Giovanna II, pur cercando di governare il suo Regno con leggi abbastanza giuste, si lasciava dominare facilmente dai suoi favoriti e se da una parte aiutava, dall’altra opprimeva. E fu proprio la sua debolezza a lasciarsi condizionare dagli altri che mise il punto alla dinastia angioina.
Ma il gene che accomunava questi tre sovrani era senza dubbio quello della libidine. I loro appetiti sessuali erano insaziabili e per essi sacrificarono mariti, mogli ed amanti.
Eppure il popolo napoletano, sempre tollerante, amava questi tre infelici viziosi e, come un padre, li rimproverava e biasimava, ma li proteggeva a spada tratta.

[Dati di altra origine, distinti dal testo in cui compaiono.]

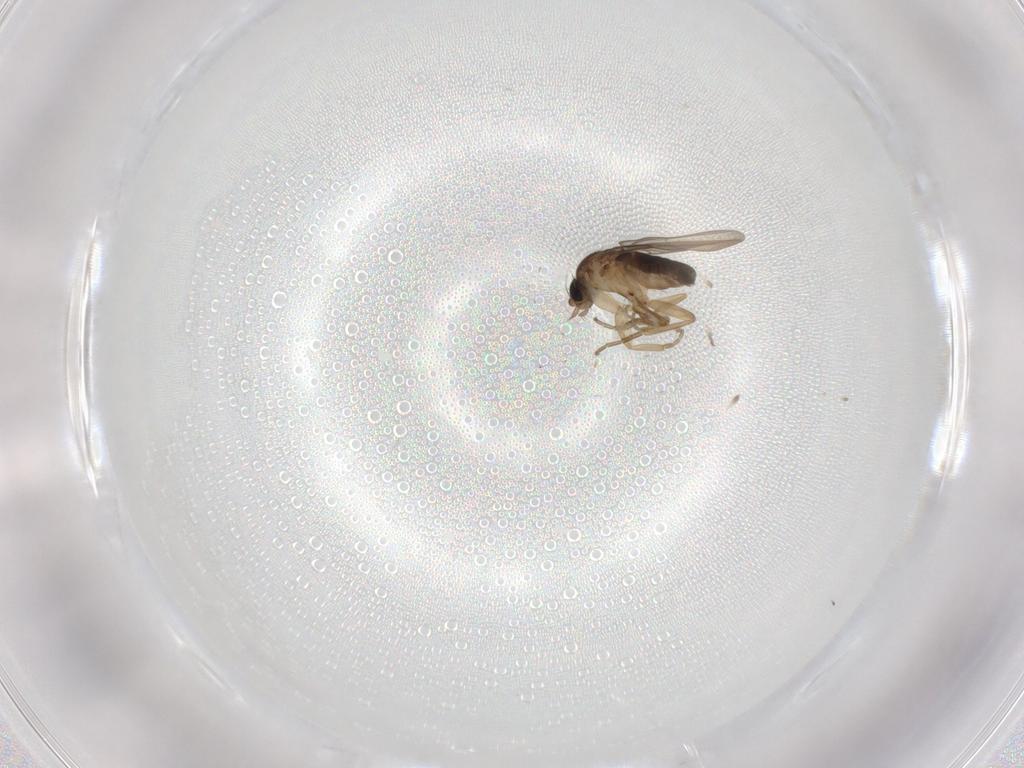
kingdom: Animalia
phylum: Arthropoda
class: Insecta
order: Diptera
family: Phoridae
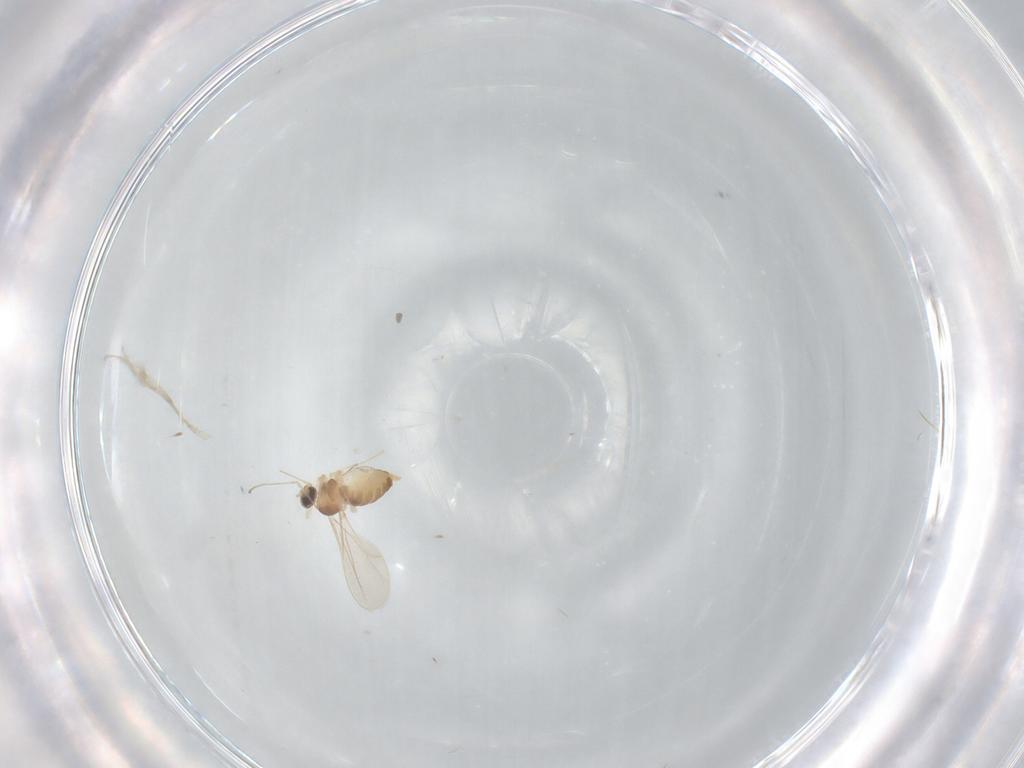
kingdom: Animalia
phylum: Arthropoda
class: Insecta
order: Diptera
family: Cecidomyiidae
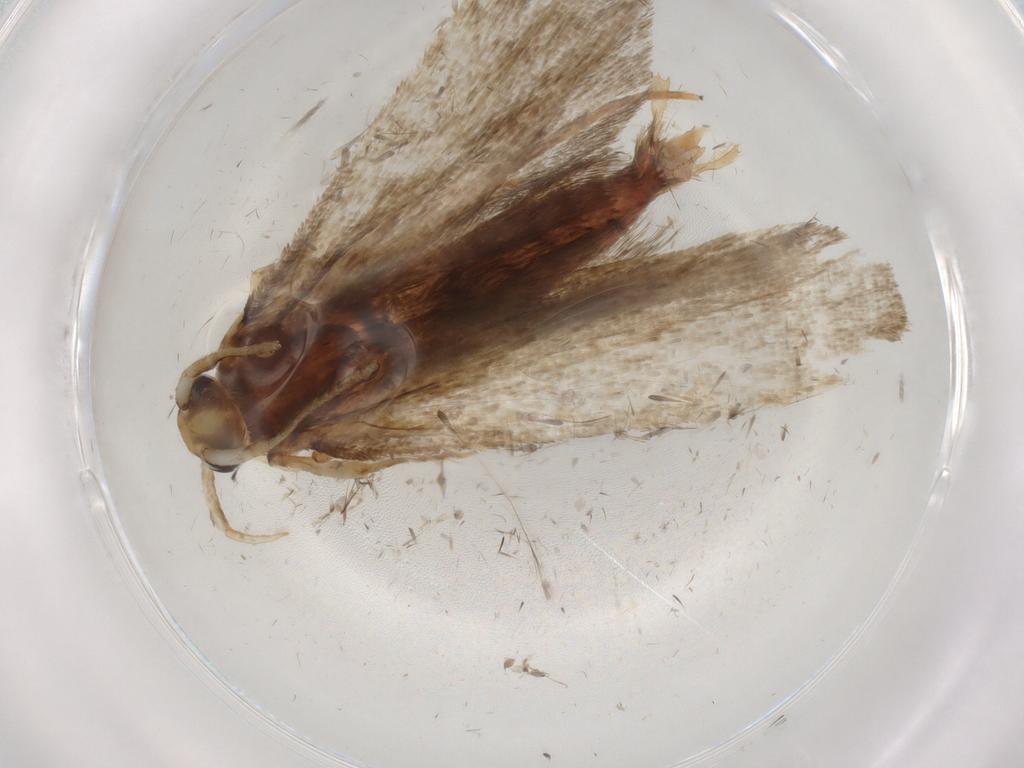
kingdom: Animalia
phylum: Arthropoda
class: Insecta
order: Lepidoptera
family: Autostichidae
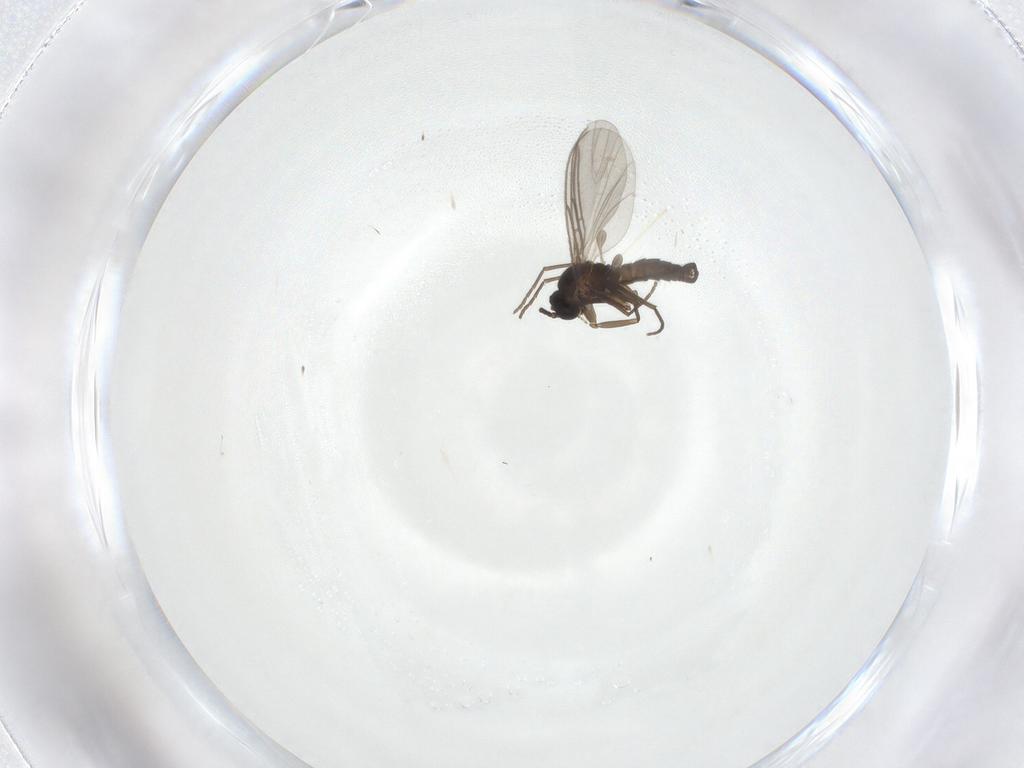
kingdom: Animalia
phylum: Arthropoda
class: Insecta
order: Diptera
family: Sciaridae
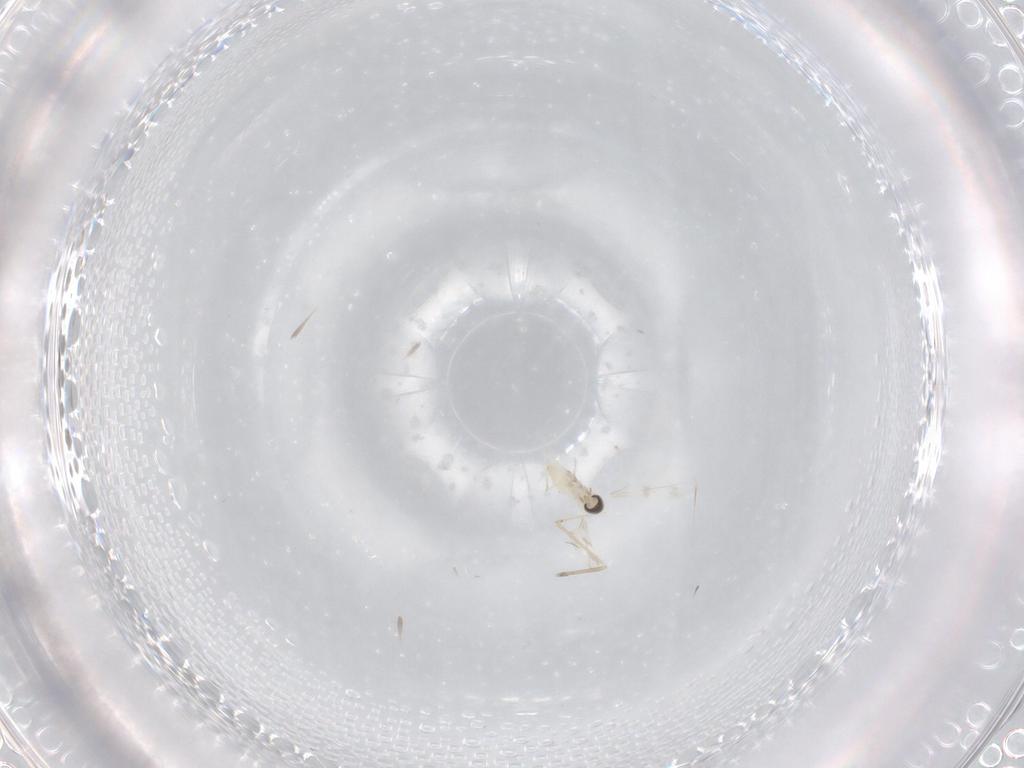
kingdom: Animalia
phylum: Arthropoda
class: Insecta
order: Diptera
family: Cecidomyiidae
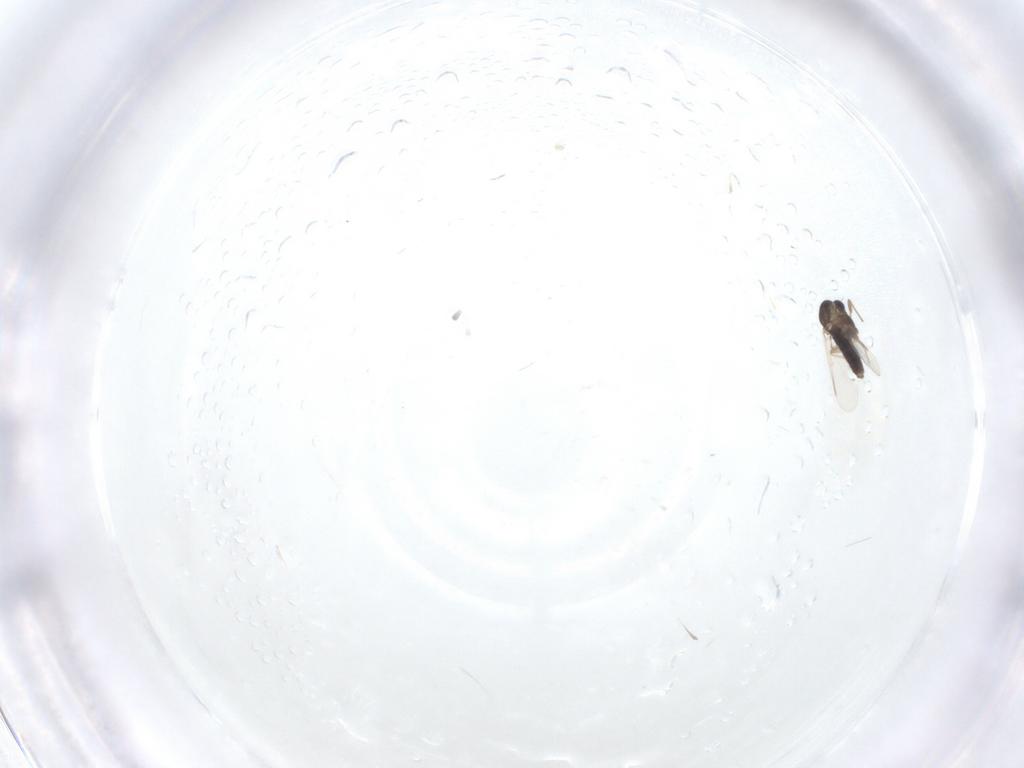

Qualche giustificazione al suo scriteriato modo di fare Giovanna I ce l’ha. Diventata regina a 16 anni, alla morte del nonno Roberto avvenuta nel 1343, era decisamente troppo giovane ed inesperta per governare un regno grande e complesso come quello di Napoli. Inoltre era una delle primissime donne a regnare per diritto ereditario in un mondo di maschi e questo non lavorava certo a suo favore.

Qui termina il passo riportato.